▸ **Exercise description**:
Extract from the listing below every line that contains the string "item".

▸ **Data provided**:

'''

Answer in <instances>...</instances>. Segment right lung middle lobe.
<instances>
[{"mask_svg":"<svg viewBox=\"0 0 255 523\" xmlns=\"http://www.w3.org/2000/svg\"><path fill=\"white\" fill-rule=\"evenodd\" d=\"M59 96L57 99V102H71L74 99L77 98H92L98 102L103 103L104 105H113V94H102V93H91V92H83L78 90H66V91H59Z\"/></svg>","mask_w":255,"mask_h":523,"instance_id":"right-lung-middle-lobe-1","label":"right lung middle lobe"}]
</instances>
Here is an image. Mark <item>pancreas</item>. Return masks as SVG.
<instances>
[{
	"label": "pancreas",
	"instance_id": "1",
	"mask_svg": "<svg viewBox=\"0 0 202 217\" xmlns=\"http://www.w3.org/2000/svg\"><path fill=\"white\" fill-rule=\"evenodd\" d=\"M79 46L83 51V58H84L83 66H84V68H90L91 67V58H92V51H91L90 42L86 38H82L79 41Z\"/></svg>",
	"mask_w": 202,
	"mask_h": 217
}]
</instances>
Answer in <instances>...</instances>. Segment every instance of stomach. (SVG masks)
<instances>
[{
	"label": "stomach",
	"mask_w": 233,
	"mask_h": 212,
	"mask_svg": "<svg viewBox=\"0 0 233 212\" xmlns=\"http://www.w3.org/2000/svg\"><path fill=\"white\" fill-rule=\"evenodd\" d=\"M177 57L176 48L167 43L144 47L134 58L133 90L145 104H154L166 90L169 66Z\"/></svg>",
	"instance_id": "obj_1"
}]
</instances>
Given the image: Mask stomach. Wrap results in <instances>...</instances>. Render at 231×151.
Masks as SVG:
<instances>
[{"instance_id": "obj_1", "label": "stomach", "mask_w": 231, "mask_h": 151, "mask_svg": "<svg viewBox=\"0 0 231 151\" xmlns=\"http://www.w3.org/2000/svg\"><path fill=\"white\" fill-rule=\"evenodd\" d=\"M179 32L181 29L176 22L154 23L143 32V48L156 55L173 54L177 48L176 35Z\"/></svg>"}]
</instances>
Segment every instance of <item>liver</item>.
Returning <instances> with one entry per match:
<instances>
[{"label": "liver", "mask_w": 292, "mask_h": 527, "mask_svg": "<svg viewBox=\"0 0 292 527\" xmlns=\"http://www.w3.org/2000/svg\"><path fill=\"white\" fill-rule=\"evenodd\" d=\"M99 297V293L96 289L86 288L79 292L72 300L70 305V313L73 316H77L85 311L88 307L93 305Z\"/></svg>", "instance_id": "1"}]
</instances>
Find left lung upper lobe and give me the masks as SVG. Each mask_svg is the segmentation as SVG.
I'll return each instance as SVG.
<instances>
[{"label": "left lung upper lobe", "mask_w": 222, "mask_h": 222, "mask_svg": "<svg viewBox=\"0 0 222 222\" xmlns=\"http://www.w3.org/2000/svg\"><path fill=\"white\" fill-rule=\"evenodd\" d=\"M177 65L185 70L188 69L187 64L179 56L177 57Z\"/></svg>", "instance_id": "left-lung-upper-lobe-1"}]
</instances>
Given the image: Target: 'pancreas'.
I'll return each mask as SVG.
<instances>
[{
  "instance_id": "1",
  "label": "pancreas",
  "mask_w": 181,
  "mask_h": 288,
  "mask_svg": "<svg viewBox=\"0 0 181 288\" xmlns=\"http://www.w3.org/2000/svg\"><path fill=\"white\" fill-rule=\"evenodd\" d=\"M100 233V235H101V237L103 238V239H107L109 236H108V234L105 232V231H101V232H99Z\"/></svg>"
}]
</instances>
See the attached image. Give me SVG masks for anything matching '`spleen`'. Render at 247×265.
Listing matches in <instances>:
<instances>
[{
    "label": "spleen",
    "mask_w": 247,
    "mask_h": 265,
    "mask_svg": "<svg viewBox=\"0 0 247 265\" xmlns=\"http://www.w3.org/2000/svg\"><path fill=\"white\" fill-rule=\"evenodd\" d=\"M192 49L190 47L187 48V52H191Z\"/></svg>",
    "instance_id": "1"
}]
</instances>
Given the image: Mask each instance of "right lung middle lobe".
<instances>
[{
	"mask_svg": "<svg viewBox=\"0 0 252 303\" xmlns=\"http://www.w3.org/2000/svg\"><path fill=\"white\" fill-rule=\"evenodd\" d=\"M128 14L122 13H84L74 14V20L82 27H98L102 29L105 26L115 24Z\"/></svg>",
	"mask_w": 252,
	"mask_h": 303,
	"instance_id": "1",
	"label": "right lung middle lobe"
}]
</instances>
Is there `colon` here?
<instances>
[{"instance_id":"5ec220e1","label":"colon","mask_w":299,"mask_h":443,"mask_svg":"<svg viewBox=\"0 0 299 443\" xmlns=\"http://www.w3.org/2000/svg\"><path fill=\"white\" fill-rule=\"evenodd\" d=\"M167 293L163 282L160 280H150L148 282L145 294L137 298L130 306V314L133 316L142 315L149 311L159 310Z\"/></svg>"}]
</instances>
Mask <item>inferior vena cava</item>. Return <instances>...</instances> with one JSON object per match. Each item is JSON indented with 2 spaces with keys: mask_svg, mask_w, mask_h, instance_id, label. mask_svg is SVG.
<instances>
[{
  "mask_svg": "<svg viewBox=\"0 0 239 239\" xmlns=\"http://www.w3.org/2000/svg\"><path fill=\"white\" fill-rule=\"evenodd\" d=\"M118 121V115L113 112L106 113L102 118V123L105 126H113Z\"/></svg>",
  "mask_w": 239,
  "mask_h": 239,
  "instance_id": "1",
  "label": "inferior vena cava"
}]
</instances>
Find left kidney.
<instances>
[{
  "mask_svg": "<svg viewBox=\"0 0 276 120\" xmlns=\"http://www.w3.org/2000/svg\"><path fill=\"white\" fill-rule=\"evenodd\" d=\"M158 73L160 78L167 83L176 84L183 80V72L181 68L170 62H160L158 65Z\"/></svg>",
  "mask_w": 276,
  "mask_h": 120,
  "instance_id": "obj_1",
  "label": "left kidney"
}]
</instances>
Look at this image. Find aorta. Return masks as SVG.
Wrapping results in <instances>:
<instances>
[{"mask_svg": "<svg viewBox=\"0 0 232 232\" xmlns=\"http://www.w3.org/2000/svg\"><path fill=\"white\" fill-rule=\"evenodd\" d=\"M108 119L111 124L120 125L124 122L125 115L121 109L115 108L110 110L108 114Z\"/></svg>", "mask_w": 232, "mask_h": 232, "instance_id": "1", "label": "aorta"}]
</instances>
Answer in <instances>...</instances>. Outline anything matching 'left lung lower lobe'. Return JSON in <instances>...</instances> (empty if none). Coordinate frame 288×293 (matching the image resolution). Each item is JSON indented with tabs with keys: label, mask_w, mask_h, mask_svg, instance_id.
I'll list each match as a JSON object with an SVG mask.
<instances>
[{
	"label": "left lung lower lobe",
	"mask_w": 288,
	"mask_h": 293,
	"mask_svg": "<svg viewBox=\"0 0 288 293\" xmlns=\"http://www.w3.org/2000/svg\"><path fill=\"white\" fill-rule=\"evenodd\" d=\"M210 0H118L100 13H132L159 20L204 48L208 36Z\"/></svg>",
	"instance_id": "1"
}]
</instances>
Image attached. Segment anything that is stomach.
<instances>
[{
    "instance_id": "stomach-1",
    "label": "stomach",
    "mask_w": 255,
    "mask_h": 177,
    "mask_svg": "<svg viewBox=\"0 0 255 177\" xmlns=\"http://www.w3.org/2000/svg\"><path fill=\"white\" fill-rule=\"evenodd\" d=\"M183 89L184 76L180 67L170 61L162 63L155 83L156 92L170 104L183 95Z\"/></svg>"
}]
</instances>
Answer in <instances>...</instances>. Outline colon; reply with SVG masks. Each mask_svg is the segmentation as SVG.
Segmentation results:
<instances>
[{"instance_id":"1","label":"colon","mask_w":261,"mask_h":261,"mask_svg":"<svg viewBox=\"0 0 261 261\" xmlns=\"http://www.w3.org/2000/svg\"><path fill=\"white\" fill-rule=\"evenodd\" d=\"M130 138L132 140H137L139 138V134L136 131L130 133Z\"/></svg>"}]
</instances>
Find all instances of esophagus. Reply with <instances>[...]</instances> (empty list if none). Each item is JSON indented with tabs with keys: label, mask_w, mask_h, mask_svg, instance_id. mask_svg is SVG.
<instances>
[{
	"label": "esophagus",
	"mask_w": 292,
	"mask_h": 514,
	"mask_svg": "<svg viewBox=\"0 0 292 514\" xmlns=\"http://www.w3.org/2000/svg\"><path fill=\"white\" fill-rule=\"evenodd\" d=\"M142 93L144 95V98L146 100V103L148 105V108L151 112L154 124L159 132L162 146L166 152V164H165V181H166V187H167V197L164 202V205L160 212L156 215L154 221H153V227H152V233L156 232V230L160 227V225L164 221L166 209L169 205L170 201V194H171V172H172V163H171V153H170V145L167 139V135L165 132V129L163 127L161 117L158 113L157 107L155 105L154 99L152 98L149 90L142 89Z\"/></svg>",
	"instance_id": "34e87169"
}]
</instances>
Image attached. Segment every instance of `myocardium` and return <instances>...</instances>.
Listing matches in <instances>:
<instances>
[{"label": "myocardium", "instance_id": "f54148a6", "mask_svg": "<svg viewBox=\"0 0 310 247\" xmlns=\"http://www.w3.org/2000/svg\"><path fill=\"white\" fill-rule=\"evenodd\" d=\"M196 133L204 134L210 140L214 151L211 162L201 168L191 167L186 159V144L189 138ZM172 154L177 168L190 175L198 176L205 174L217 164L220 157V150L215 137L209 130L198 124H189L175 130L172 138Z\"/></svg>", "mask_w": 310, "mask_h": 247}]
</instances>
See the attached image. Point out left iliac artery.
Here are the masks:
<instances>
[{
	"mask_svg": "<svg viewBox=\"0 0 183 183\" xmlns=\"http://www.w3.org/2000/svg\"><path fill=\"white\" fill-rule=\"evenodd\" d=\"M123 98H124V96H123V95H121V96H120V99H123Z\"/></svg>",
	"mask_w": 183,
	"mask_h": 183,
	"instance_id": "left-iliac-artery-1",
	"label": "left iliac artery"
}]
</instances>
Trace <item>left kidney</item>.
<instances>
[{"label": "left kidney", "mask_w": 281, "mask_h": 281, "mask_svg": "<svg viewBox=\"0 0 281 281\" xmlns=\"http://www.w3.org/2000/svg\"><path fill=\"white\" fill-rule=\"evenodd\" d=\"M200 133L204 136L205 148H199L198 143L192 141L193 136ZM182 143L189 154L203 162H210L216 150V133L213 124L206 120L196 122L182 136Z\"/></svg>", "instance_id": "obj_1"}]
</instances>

'''

▸ **Exercise response**:
Here is an image. Mark <item>pancreas</item>. Return masks as SVG.
Segment every instance of <item>liver</item>.
Mask <item>inferior vena cava</item>. Return <instances>...</instances> with one JSON object per match. Each item is JSON indented with 2 spaces with keys: mask_svg, mask_w, mask_h, instance_id, label. mask_svg is SVG.
Answer in <instances>...</instances>. Outline anything matching 'left lung lower lobe'. Return JSON in <instances>...</instances> (empty if none). Coordinate frame 288×293 (matching the image resolution). Each item is JSON indented with tabs with keys: label, mask_w, mask_h, mask_svg, instance_id.
Find all instances of esophagus. Reply with <instances>[...]</instances> (empty list if none). Each item is JSON indented with tabs with keys: label, mask_w, mask_h, mask_svg, instance_id. mask_svg is SVG.
Trace <item>left kidney</item>.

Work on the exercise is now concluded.